Emily's face once again took on a distant look.

"A man, he's, it looks like he's sleeping. Then someone is pressing a pillow down on his face, but he doesn't wake up. They are smothering him." She was speaking slowly with an odd dreamy quality to her voice. Then, suddenly, her voice changed back to it's regular tone and her eyes focused back on Mal, "That's all I got." she informed him somberly.

"And you sure the man you saw getting smothered is my son?" Mal asked, for the moment willing to push aside his doubts and disbelief. As much as Jake was an idiot at times, he was still his son and the last thing Mal wanted was to see him hurt in any way.

Emily proceeded to describe a man looking remarkably like Jake and what little she could say about the surroundings, they tallied with a hospital. Mal wasn't prepared accept how Emily claimed she had come by this knowledge nor was he convinced that it was the product of more than an internet search, but it wouldn't hurt to check up on Jake to make sure he hadn't gotten into any trouble while in hospital. He was about to dial Jake's cell phone, until he realized that he had confiscated it from him after Jake had landed back in hospital for the third time after his recent shooting. Now he regretted this decision. Sighing, he looked up the phone number of the telephone switchboard of the hospital and dialed that number.

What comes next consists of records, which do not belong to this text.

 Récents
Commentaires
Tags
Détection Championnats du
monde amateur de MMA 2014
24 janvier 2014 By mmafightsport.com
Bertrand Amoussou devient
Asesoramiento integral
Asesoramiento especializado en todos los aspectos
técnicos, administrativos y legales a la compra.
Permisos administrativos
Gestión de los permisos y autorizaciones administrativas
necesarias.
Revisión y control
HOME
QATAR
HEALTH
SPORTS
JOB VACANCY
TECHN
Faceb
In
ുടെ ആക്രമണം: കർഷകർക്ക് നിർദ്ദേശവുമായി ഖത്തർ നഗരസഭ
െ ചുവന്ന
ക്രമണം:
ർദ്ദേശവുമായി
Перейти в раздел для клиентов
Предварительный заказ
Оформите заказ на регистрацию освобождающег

It that over ten minutes during which he spoke to at least five different people explaining in what he was calling about, until he was connected to the nurses' station on Jake's ward. Once again he explained who he was and asked the nurse if she knew where Jake was at the moment.

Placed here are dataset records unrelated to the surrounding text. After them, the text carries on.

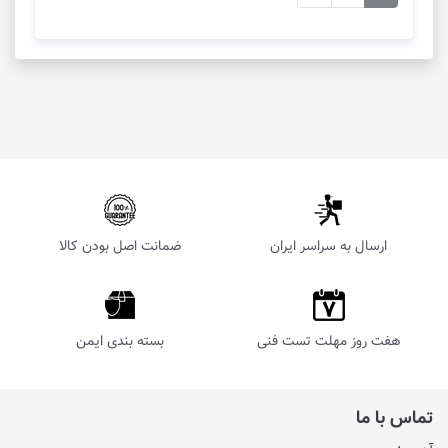
ارسال به سراسر ایران
ضمانت اصل بودن کالا
هفت روز مهلت تست فنی
بسته بندی ایمن
تماس با ما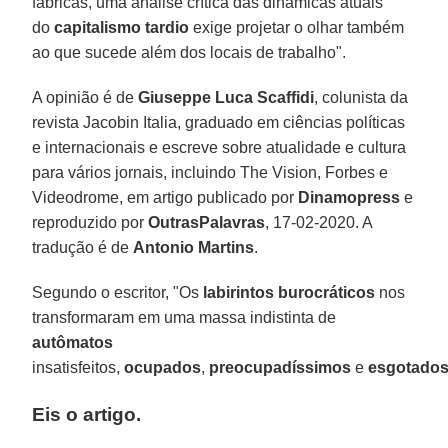
fábricas, uma análise crítica das dinâmicas atuais
do
capitalismo tardio
exige projetar o olhar também
ao que sucede além dos locais de trabalho".
A opinião é de
Giuseppe Luca Scaffidi
, colunista da
revista Jacobin Italia, graduado em ciências políticas
e internacionais e escreve sobre atualidade e cultura
para vários jornais, incluindo The Vision, Forbes e
Videodrome, em artigo publicado por
Dinamopress
e
reproduzido por
OutrasPalavras
, 17-02-2020. A
tradução é de
Antonio Martins
.
Segundo o escritor, "Os
labirintos burocráticos
nos
transformaram em uma massa indistinta de
autômatos
insatisfeitos,
ocupados
,
preocupadíssimos
e
esgotado
Eis o artigo.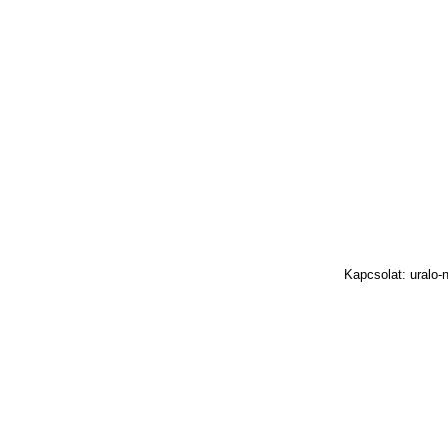
Kapcsolat: uralo-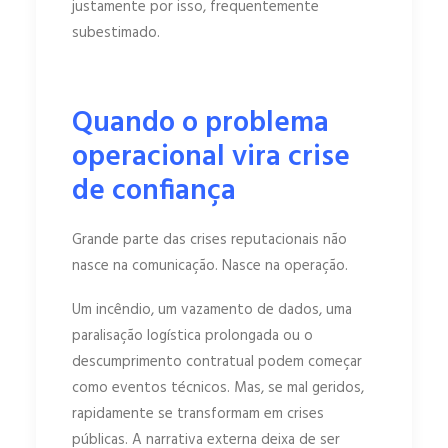
justamente por isso, frequentemente
subestimado.
Quando o problema
operacional vira crise
de confiança
Grande parte das crises reputacionais não
nasce na comunicação. Nasce na operação.
Um incêndio, um vazamento de dados, uma
paralisação logística prolongada ou o
descumprimento contratual podem começar
como eventos técnicos. Mas, se mal geridos,
rapidamente se transformam em crises
públicas. A narrativa externa deixa de ser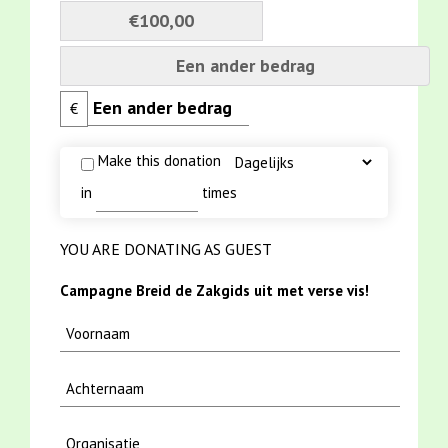
€100,00
Een ander bedrag
€
Make this donation
in
times
YOU ARE DONATING AS GUEST
Campagne Breid de Zakgids uit met verse vis!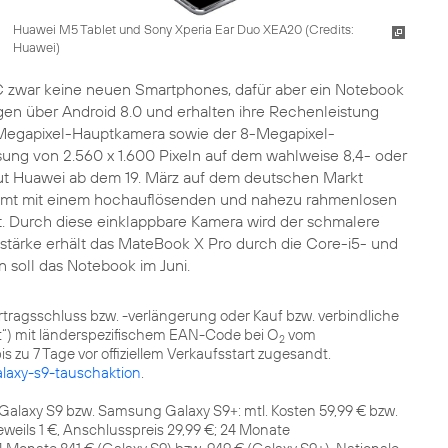
Huawei M5 Tablet und Sony Xperia Ear Duo XEA20 (
Credits:
Huawei
)
WC zwar keine neuen Smartphones, dafür aber ein Notebook
en über Android 8.0 und erhalten ihre Rechenleistung
12-Megapixel-Hauptkamera sowie der 8-Megapixel-
ösung von 2.560 x 1.600 Pixeln auf dem wahlweise 8,4- oder
laut Huawei ab dem 19. März auf dem deutschen Markt
ommt mit einem hochauflösenden und nahezu rahmenlosen
 ist. Durch diese einklappbare Kamera wird der schmalere
stärke erhält das MateBook X Pro durch die Core-i5- und
 soll das Notebook im Juni.
rtragsschluss bzw. -verlängerung oder Kauf bzw. verbindliche
ät“) mit länderspezifischem EAN-Code bei O
vom
2
is zu 7 Tage vor offiziellem Verkaufsstart zugesandt.
laxy-s9-tauschaktion
.
alaxy S9 bzw. Samsung Galaxy S9+: mtl. Kosten 59,99 € bzw.
jeweils 1 €, Anschlusspreis 29,99 €; 24 Monate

Upon hearing Jake's name, the reaction of the nurse wasn't the one Mal had expected, but it didn't surprise him either.

"Does wasting other people's time run in your family?" the woman asked rather rudely. Mal wondered what on Earth Jake had been doing to annoy staff this time.

"Why? What's he done?" Mal simply asked.

"He ran up god only knows how much in call charges on my cell phone calling all sorts of people and telling them this ridiculous story about a girl getting kidnapped. He's been driving everybody crazy with it."

"And where is he now?"

"In his room, I guess. At least he better be there."

"Could you please check to make sure that he's okay," Mal asked in his most persuasive tone.

"It may be news to you, but we do actual work here," came the reply. "And that does not include baby-sitting."

Mal realized that politeness wouldn't help, so he changed tactics.

"Look, if something should happen to him on your watch it won't just be me that you'll have a problem with."

"All right, all right," was the grudging reply. "I'll be back in a moment."